A conservative columnist believes new fault-lines may appear within the opposition, as their newly elected candidate for Prime Minister asks for civic candidates to be included on the joint opposition electoral list next year. A left-liberal commentator thinks Fidesz is taking the threat of opposition victory in 2022 seriously.

Just one day after being proclaimed winner of the opposition primary, Péter Márki-Zay asked the six opposition parties to allow him to form a seventh parliamentary group, with independents and representatives of his Everybody’s Hungary Movement and a centrist New World People’s Party. More specifically, he asked for ten candidates to be included onto the joint opposition list to be composed by the end of the year. The approximately 40 to 45 mandates the opposition can realistically hope to win of the 83 to be filled from party lists, leave the opposition parties with very narrow elbow room for negotiations. The six are reported unwilling to agree to more than five ‘Márki-Zay candidates’– the minimum required to form a parliamentary group.

On Mandiner, Gellért Rajcsányi predicts that by electing an outsider as candidate for Prime Minister, supporters of the opposition have created new potential divisions within the coalition, because while most of its parties are left-wing, Márki-Zay identifies himself as a  staunch conservative. His idea to amend the agreement concluded by the six parties about the joint electoral list will cause further problems, Rajcsányi suspects. All in all, he defines Péter Márki-Zay as a ‘wild card’ or a ‘dark horse’ and suggests that the newly elected candidate for Prime Minister will regularly cause headaches for his allies.

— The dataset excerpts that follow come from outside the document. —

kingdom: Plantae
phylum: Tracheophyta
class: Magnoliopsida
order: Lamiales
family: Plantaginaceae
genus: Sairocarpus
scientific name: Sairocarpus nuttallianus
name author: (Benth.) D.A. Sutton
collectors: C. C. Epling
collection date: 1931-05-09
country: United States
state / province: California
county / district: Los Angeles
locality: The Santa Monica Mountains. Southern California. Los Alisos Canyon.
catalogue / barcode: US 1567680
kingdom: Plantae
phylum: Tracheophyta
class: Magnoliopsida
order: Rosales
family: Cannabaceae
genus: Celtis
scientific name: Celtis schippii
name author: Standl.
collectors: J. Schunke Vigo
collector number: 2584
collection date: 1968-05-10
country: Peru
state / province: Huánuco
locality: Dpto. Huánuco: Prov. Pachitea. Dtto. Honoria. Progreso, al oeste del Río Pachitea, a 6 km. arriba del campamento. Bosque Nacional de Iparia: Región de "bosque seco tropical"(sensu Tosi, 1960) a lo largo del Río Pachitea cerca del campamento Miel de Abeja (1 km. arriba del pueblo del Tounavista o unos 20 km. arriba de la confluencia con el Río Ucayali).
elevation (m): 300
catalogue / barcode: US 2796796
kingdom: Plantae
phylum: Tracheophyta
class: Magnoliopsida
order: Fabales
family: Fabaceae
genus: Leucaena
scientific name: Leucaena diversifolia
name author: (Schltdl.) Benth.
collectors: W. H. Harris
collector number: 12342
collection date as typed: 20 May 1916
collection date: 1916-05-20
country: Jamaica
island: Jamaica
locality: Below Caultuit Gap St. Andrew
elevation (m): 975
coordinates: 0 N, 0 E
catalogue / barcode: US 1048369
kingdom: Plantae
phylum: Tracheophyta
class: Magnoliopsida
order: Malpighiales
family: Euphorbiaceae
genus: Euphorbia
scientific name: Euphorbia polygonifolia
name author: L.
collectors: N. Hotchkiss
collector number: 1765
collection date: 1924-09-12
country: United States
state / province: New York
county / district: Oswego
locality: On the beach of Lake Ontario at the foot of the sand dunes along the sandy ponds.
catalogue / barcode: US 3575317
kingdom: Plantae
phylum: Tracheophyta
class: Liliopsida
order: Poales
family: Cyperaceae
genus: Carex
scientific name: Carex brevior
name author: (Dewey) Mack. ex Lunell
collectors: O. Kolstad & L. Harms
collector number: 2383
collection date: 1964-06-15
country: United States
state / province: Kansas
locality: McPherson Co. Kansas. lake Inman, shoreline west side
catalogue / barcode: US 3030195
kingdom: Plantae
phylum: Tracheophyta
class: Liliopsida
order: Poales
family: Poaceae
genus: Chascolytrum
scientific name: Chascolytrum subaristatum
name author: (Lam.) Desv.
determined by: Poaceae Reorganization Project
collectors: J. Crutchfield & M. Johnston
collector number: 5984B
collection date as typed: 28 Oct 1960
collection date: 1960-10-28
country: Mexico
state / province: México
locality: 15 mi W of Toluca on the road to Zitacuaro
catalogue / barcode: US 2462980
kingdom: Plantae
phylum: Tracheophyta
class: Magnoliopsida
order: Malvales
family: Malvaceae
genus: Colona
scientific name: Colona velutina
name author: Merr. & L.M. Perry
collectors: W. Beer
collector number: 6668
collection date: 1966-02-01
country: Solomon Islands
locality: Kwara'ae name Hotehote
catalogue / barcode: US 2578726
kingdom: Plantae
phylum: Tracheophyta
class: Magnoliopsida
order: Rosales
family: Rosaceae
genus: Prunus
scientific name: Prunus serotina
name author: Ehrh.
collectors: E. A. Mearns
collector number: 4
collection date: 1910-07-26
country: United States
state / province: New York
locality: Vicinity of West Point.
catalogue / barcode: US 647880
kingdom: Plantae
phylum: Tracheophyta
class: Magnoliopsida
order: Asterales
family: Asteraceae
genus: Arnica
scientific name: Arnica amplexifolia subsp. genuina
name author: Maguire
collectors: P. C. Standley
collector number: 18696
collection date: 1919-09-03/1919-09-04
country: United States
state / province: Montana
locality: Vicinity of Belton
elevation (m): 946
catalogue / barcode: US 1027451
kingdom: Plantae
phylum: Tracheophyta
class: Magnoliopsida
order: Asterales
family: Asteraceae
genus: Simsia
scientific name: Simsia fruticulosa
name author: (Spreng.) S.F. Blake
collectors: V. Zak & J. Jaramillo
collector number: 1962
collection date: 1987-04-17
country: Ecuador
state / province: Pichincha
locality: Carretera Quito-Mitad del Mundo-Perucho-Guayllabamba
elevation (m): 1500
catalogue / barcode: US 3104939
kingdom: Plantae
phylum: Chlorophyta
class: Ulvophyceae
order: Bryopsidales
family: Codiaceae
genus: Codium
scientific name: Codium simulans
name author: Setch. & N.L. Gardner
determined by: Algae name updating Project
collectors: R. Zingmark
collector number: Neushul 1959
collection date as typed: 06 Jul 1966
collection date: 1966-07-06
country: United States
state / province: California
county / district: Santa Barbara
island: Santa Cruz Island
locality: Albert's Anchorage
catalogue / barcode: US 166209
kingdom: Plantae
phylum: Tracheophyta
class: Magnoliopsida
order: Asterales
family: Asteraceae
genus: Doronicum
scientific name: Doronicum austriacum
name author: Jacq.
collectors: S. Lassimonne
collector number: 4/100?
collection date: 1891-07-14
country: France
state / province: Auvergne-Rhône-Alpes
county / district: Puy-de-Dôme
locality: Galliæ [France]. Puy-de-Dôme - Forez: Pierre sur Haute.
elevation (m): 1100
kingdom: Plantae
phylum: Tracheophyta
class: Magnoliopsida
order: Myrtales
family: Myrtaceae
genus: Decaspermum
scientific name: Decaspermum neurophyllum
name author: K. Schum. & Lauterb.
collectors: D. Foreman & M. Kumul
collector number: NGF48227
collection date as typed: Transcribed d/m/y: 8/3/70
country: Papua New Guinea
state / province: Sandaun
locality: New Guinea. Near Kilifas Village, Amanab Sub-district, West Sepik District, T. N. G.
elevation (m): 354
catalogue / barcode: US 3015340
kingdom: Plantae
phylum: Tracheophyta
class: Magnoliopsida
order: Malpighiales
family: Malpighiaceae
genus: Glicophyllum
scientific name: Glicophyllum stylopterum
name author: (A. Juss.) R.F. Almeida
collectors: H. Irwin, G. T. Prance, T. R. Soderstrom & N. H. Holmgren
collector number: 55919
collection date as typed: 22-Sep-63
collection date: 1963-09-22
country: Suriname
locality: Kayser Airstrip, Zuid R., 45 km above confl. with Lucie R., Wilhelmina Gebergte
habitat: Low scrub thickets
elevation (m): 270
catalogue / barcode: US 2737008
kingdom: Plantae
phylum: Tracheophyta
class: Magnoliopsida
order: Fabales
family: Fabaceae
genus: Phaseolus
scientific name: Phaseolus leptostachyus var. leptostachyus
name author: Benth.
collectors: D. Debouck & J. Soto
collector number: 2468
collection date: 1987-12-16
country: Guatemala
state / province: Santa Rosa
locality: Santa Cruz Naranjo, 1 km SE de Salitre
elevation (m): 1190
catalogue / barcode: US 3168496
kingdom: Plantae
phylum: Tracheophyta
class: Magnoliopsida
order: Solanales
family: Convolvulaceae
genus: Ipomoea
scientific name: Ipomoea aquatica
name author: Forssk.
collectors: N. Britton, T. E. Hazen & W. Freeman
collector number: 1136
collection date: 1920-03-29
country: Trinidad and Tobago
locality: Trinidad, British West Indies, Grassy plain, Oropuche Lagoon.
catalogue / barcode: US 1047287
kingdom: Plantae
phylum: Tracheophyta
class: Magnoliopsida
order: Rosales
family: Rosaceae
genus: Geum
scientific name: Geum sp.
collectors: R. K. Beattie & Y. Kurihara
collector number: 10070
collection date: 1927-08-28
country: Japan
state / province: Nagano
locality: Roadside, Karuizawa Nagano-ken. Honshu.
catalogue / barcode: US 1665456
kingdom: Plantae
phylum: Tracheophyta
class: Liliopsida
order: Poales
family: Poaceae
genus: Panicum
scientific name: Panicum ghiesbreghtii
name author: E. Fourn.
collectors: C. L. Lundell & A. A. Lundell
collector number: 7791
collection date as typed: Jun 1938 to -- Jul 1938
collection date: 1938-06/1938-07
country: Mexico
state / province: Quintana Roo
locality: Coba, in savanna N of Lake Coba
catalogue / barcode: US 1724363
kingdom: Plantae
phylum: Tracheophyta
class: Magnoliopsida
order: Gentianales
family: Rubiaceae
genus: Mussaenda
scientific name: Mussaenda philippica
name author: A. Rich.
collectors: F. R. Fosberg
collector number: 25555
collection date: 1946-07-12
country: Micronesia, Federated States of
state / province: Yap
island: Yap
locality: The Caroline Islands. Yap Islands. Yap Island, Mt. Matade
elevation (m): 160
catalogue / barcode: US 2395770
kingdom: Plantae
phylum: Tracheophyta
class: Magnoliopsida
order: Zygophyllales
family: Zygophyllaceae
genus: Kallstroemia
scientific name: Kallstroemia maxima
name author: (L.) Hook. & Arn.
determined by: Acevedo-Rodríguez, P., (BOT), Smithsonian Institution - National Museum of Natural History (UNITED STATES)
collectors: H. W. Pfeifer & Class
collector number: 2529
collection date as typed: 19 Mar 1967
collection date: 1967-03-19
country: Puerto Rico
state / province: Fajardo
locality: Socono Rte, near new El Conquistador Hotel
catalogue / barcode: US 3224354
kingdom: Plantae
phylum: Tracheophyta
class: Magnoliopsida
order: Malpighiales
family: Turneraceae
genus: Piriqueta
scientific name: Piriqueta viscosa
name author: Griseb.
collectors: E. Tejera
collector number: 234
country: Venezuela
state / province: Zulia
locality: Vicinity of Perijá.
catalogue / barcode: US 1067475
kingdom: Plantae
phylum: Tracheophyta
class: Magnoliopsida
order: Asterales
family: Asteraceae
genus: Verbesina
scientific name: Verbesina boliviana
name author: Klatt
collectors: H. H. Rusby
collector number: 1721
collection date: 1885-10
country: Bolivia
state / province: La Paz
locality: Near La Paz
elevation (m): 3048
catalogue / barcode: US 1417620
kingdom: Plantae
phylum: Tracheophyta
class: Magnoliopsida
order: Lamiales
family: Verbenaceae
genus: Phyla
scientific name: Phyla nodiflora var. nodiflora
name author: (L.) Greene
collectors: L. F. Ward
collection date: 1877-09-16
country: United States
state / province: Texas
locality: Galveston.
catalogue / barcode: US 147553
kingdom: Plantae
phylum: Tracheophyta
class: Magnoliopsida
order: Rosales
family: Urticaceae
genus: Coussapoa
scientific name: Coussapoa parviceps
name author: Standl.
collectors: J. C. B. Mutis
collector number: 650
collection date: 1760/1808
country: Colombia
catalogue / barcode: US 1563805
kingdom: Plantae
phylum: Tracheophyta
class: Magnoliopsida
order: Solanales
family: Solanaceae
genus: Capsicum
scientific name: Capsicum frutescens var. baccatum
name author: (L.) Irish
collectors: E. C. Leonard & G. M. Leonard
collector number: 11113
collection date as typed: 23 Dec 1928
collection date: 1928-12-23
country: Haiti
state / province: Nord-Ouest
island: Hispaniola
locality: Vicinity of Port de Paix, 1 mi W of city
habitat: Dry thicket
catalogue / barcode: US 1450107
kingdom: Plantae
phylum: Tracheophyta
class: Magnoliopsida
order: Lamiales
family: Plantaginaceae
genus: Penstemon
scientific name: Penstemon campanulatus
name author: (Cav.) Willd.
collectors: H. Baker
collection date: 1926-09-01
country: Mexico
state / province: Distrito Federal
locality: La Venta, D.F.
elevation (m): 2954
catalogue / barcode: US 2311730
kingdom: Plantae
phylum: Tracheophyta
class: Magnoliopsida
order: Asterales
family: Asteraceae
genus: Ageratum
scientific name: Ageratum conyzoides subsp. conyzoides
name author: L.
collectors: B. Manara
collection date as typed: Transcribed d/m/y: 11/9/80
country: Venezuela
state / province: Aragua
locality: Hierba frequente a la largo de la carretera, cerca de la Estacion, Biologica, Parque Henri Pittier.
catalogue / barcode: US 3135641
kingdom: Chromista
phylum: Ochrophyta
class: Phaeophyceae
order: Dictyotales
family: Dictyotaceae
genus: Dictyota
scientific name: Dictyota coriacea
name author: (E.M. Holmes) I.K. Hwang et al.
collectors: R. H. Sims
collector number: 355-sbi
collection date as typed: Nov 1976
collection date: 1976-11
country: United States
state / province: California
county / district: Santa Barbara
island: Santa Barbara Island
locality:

In Népszava, Miklós Hargitay deplores the decision of the President of the Media Board to resign just 10 months before the end of her term. Mónika Karas is expected to become Vice President of the National Audit Agency. Hargitay is certain that she left her job in order to allow the current parliamentary majority to elect her successor for a nine-year term. The left-wing commentator takes this as an indication that Fidesz is seriously facing the possibility of losing the parliamentary election next April.